The circle center is a crucial element when forming the equation of a circle. It defines the exact middle point from which every direction on the circle's boundary is equidistant. In the context of a two-dimensional plane, the center of the circle is represented as a point with coordinates in the form \( (a, b) \).

In our exercise, the center of the circle was provided as \( (4, -6) \). This means the circle is centered at 4 on the x-axis and -6 on the y-axis. Understanding this point helps in plotting the circle correctly on a graph.

• \( a = 4 \) - This is the x-coordinate of the center.
• \( b = -6 \) - This is the y-coordinate of the center.

The center affects how the circle is positioned within the coordinate grid. It's always important to correctly identify the circle's center to ensure the accuracy of any calculations or graphical representations.

The radius of a circle is the distance from its center to any point on its boundary.

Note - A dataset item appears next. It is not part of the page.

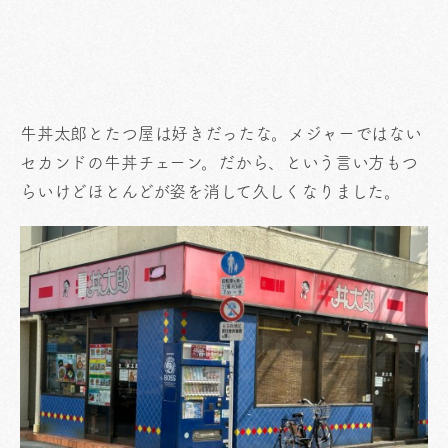
牛丼太郎とたつ屋は好きだったな。メジャーではない
セカンドの牛丼チェーン。だから、という言い方もつ
らいけどほとんどが姿を消して久しくなりました。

It is a fundamental attribute because it determines the size of the circle. In the standard equation of a circle, the radius is denoted as \( r \).

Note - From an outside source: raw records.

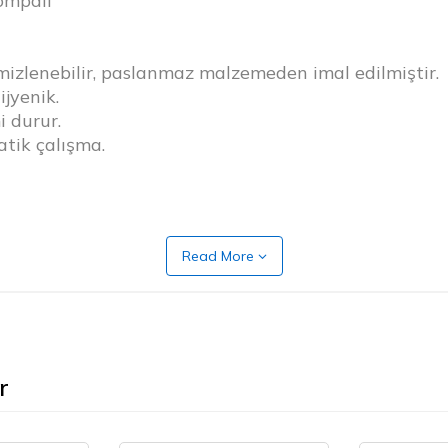
ompalı
mizlenebilir, paslanmaz malzemeden imal edilmiştir.
jyenik.
 durur.
tik çalışma.
lu.
Read More
r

In our example, the radius given is 3. This simply means that every point along the circle's perimeter is precisely 3 units away from the center \( (4, -6) \).

• It is always a positive value.
• It helps in calculating other geometrical properties like the diameter, which is twice the radius.

The knowledge of the radius aids in constructing the circle accurately, and in calculating its circumference and area for further assessments. Remember that the radius also plays a key role in forming the circle's area with the formula \( \pi r^2 \). It is essential for understanding the spatial spread of the circle.

The standard form of the equation of a circle is an essential way to represent a circle algebraically. It allows you to see both the center and the radius at a glance, as they are embedded within the formula \( (x-a)^2 + (y-b)^2 = r^2 \).

This equation breaks down into meaningful parts:

• \( (x-a) \) and \( (y-b) \) indicate how the formula accounts for shifts from the origin to the circle's center \( (a, b) \).
• \( r^2 \) denotes the square of the radius, ensuring all points \( (x, y) \) maintain the constant distance from the center.

In our exercise, the standard form of the circle with center \( (4, -6) \) and radius 3 is shown as \( (x-4)^2 + (y+6)^2 = 9 \). Observe here:
The transformations:

• The minus sign in \( y-b \) turns into a plus sign for negative b-coordinates such as -6.
• The radius, upon squaring, becomes 9 (as \( 3^2 = 9 \)).

The standard form gives direct insight into the circle's properties, making it a powerful tool for graphing, solving equations, and enhancing your understanding of geometric relations.